8. L’Assemblée considère qu’il y a lieu d’élaborer une charte européenne de l’alimentation et de l’agriculture biologiques, qui permettrait, entre autres, d’établir pour toute l’Europe une conception et une stratégie communes de développement de l’agriculture biologique ainsi qu’une approche commune de la réglementation – notamment en matière de certification et de normalisation –, de contribuer à la stabilité et à la sécurité de l’ensemble du système agricole, et de proposer des modèles alternatifs de développement agricole plus respectueux de l’environnement.

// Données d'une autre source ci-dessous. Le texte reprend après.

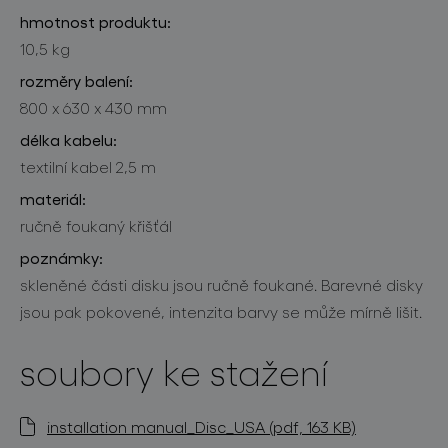
hmotnost produktu:
10,5 kg
rozměry balení:
800 x 630 x 430 mm
délka kabelu:
textilní kabel 2,5 m
materiál:
ručně foukaný křišťál
poznámky:
skleněné části disku jsou ručně foukané. Barevné disky
jsou pak pokovené, intenzita barvy se může mírně lišit.
soubory ke stažení
installation manual_Disc_USA (pdf, 163 KB)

9. En conséquence, l’Assemblée recommande au Comité des Ministres:
9.1 d’inviter les Etats membres, en particulier les Etats non membres de l’Union européenne, à mettre en place des plans d’action nationaux en faveur de l’agriculture biologique et visant notamment:
a à réglementer la place et le rôle de l’agriculture biologique dans le cadre de la politique agricole nationale, en tenant compte notamment des questions de certification, de normalisation et d’étiquetage;
b à soutenir l’agriculture biologique dans le contexte d’une agriculture multifonctionnelle, dans le cadre d’une politique de développement rural tenant compte des besoins sociaux et environnementaux;
c à informer les consommateurs et les producteurs des avantages des produits issus de l’agriculture biologique;
d à soutenir le développement et la transparence des marchés intérieurs;
e à favoriser la commercialisation des produits de l’agriculture biologique en accordant un traitement préférentiel aux producteurs qui commercialisent des denrées correctement certifiées;
f à renforcer la crédibilité de l’agriculture biologique auprès des consommateurs grâce à la promotion de la qualification technique et à un personnel compétent au sein des organismes responsables du contrôle et de la certification de cette agriculture;
g à développer les contrôles de la procédure de certification assurée par les organismes responsables;
h à favoriser le développement de la filière agroalimentaire des produits biologiques;
i à harmoniser leurs réglementations en matière d’agriculture biologique et leurs critères de certification avec les autres pays pour développer cette filière et faciliter les échanges au niveau européen;
9.2 d’élaborer une charte européenne de l’alimentation et de l’agriculture biologiques, qui pourrait prendre la forme d’une recommandation aux Etats membres visant:
a à reconnaître la contribution potentielle de l’agriculture biologique à la réforme de la politique agricole et au développement rural;
b à accroître les performances de l’agriculture biologique concernant les biens environnementaux et sociaux ainsi que les autres biens d’intérêt public;
c à assurer le soutien des producteurs biologiques;
d à renforcer et développer les réglementations en faveur de l’agriculture biologique;
e à adopter un label de qualité européen unique pour les produits de l’agriculture biologique;
f à développer les chaînes d’approvisionnement en produits biologiques;
g à concevoir des programmes spécifiques pour les pays européens non membres de l’Union européenne;
h à adopter une approche intégrée, fondée sur des plans d’action, qui tienne compte de la nature dynamique de la filière biologique et des spécificités de chaque pays ou région.
10. L’Assemblée recommande à l’Union européenne de soutenir l’agriculture biologique dans le cadre des réflexions en cours et des révisions périodiques de la Politique agricole commune, ainsi que d’élaborer un plan d’action européen pour l’agriculture biologique.